▸ WHAT THE TASK REQUIRES:
Please report each line below that contains the word "look", copying every such line in full.

▸ ENTRIES PROVIDED:

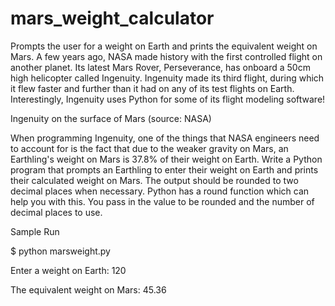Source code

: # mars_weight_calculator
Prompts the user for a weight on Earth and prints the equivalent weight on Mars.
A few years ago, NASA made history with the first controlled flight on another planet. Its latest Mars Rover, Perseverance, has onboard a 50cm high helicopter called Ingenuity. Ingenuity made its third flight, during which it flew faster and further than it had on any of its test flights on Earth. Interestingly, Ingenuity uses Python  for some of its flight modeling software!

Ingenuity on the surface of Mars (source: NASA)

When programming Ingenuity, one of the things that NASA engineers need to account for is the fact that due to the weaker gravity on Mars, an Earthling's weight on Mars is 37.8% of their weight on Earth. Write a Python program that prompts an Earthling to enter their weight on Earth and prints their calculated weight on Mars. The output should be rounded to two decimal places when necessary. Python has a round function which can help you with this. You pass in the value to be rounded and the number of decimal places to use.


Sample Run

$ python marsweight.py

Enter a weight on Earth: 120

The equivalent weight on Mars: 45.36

* * *

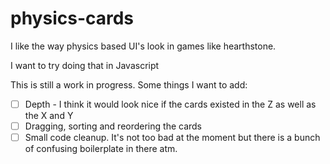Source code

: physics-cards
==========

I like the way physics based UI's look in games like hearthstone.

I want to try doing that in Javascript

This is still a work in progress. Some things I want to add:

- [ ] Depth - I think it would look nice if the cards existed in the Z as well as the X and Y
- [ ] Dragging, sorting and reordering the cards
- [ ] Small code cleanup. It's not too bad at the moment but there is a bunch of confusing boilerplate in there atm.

▸ EXERCISE SOLUTION:
I like the way physics based UI's look in games like hearthstone.
- [ ] Depth - I think it would look nice if the cards existed in the Z as well as the X and Y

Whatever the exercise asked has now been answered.